In response, OKX publicly rejected claims of wrongdoing via its official X account, stating clearly that its Web3 wallet operates similarly to industry standards established by other platforms. The company highlighted its compliance measures, including real-time IP blocking and freezing suspicious transactions entering its centralized systems.
Connection to Bybit Hack
The unprecedented hack of Bybit, which resulted in the theft of predominantly Ethereum-based assets, marks the largest crypto theft recorded so far. Hackers allegedly utilized OKX’s non-custodial wallet and decentralized exchange features to obscure stolen funds.

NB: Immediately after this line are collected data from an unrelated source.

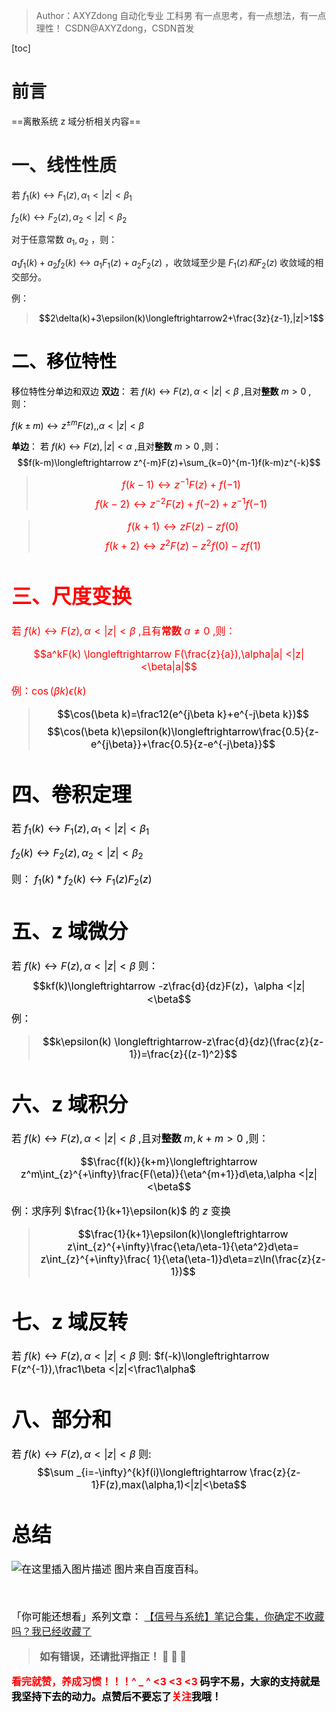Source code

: >Author：AXYZdong
>自动化专业 工科男
>有一点思考，有一点想法，有一点理性！
>CSDN@AXYZdong，CSDN首发

[toc]
# 前言
==离散系统 z 域分析相关内容==

# 一、线性性质
若
 $f_1(k)  \longleftrightarrow F_1(z),\alpha_1<|z|<\beta_1$

$f_2(k)  \longleftrightarrow F_2(z),\alpha_2<|z|<\beta_2$

对于任意常数 $a_1,a_2$ ，则：

$a_1f_1(k)+a_2f_2(k)  \longleftrightarrow a_1F_1(z)+a_2F_2(z)$ ，收敛域至少是 $F_1(z)和 F_2(z)$ 收敛域的相交部分。

例：
><font color=black>$$2\delta(k)+3\epsilon(k)\longleftrightarrow2+\frac{3z}{z-1},|z|>1$$
# 二、移位特性
移位特性分单边和双边
**双边**：
若
 $f (k)  \longleftrightarrow F (z),\alpha <|z|<\beta$ ,且对**整数** $m>0$ ,则：

$f(k\pm m) \longleftrightarrow z^{\pm m}F(z),,\alpha <|z|<\beta$

**单边**：
若
 $f (k)  \longleftrightarrow F (z),|z|<\alpha$ ,且对**整数** $m>0$ ,则：
$$f(k-m)\longleftrightarrow z^{-m}F(z)+\sum_{k=0}^{m-1}f(k-m)z^{-k}$$

><font color=red size=3>$$f(k-1)\longleftrightarrow z^{-1}F(z)+f(-1)$$
>$$f(k-2)\longleftrightarrow z^{-2}F(z)+f(-2)+z^{-1}f(-1)$$

><font color=red size=3>$$f(k+1)\longleftrightarrow zF(z)-zf(0)$$
>$$f(k+2)\longleftrightarrow z^{2}F(z)-z^2f(0)-zf(1)$$

# 三、尺度变换
若
 $f (k)  \longleftrightarrow F (z),\alpha <|z|<\beta$ ,且有**常数** $a\ne 0$ ,则：

$$a^kF(k) \longleftrightarrow F(\frac{z}{a}),\alpha|a| <|z|<\beta|a|$$

例：$\cos(\beta k)\epsilon(k)$
><font color=black>$$\cos(\beta k)=\frac12(e^{j\beta k}+e^{-j\beta k})$$
$$\cos(\beta k)\epsilon(k)\longleftrightarrow\frac{0.5}{z-e^{j\beta}}+\frac{0.5}{z-e^{-j\beta}}$$
# 四、卷积定理
若
 $f_1(k)  \longleftrightarrow F_1(z),\alpha_1<|z|<\beta_1$

$f_2(k)  \longleftrightarrow F_2(z),\alpha_2<|z|<\beta_2$

则：
$f_1(k)*f_2(k)\longleftrightarrow F_1(z)F_2(z)$
# 五、z 域微分
若
 $f (k)  \longleftrightarrow F (z),\alpha <|z|<\beta$
 则：
 $$kf(k)\longleftrightarrow -z\frac{d}{dz}F(z)，\alpha <|z|<\beta$$
例：
><font color=black>$$k\epsilon(k) \longleftrightarrow-z\frac{d}{dz}(\frac{z}{z-1})=\frac{z}{(z-1)^2}$$
# 六、z 域积分
若
 $f (k)  \longleftrightarrow F (z),\alpha <|z|<\beta$ ,且对**整数** $m,k+m>0$ ,则：

$$\frac{f(k)}{k+m}\longleftrightarrow z^m\int_{z}^{+\infty}\frac{F(\eta)}{\eta^{m+1}}d\eta,\alpha <|z|<\beta$$

例：求序列 $\frac{1}{k+1}\epsilon(k)$ 的 $z$ 变换

><font color=black>$$\frac{1}{k+1}\epsilon(k)\longleftrightarrow z\int_{z}^{+\infty}\frac{\eta/\eta-1}{\eta^2}d\eta= z\int_{z}^{+\infty}\frac{ 1}{\eta(\eta-1)}d\eta=z\ln(\frac{z}{z-1})$$

# 七、z 域反转
若
 $f (k)  \longleftrightarrow F (z),\alpha <|z|<\beta$ 
则:
$f(-k)\longleftrightarrow F(z^{-1}),\frac1\beta <|z|<\frac1\alpha$
# 八、部分和
若
 $f (k)  \longleftrightarrow F (z),\alpha <|z|<\beta$ 
则:
$$\sum _{i=-\infty}^{k}f(i)\longleftrightarrow \frac{z}{z-1}F(z),max(\alpha,1)<|z|<\beta$$
# 总结
![在这里插入图片描述](https://img-blog.csdnimg.cn/20200503184207708.png?x-oss-process=image/watermark,type_ZmFuZ3poZW5naGVpdGk,shadow_10,text_aHR0cHM6Ly9ibG9nLmNzZG4ubmV0L3FxXzQzMzI4MzEz,size_16,color_FFFFFF,t_70#pic_center)
图片来自百度百科。

<br>

「你可能还想看」系列文章：
[【信号与系统】笔记合集，你确定不收藏吗？我已经收藏了](https://axyzdong.blog.csdn.net/article/details/105909575)

><strong>如有错误，还请批评指正！ :handshake: :handshake:  :handshake:

 <strong> <font color=red><strong>看完就赞，养成习惯！！！^ _ ^ <3 <3 <3</font>
 码字不易，大家的支持就是我坚持下去的动力。点赞后不要忘了<font color=red>关注</font>我哦！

Bybit CEO Ben Zhou accused OKX of facilitating the movement of illicitly obtained assets. However, OKX CEO Xu Mingxing strongly rebutted these allegations, underscoring the technological impossibility for exchanges to fully control user transactions on decentralized platforms. Mingxing criticized Bybit for misunderstanding fundamental blockchain principles, reiterating OKX’s active cooperation with law enforcement and Bybit’s investigative teams.
OKX President Hong Fang reinforced the exchange’s stance, emphasizing a commitment to rigorous compliance despite recent challenges, including last month’s $504 million settlement with U.S. authorities over unauthorized transactions.
As regulators deliberate, OKX’s European operational license hangs in the balance. The outcome will set critical precedents for future crypto regulatory enforcement within the EU.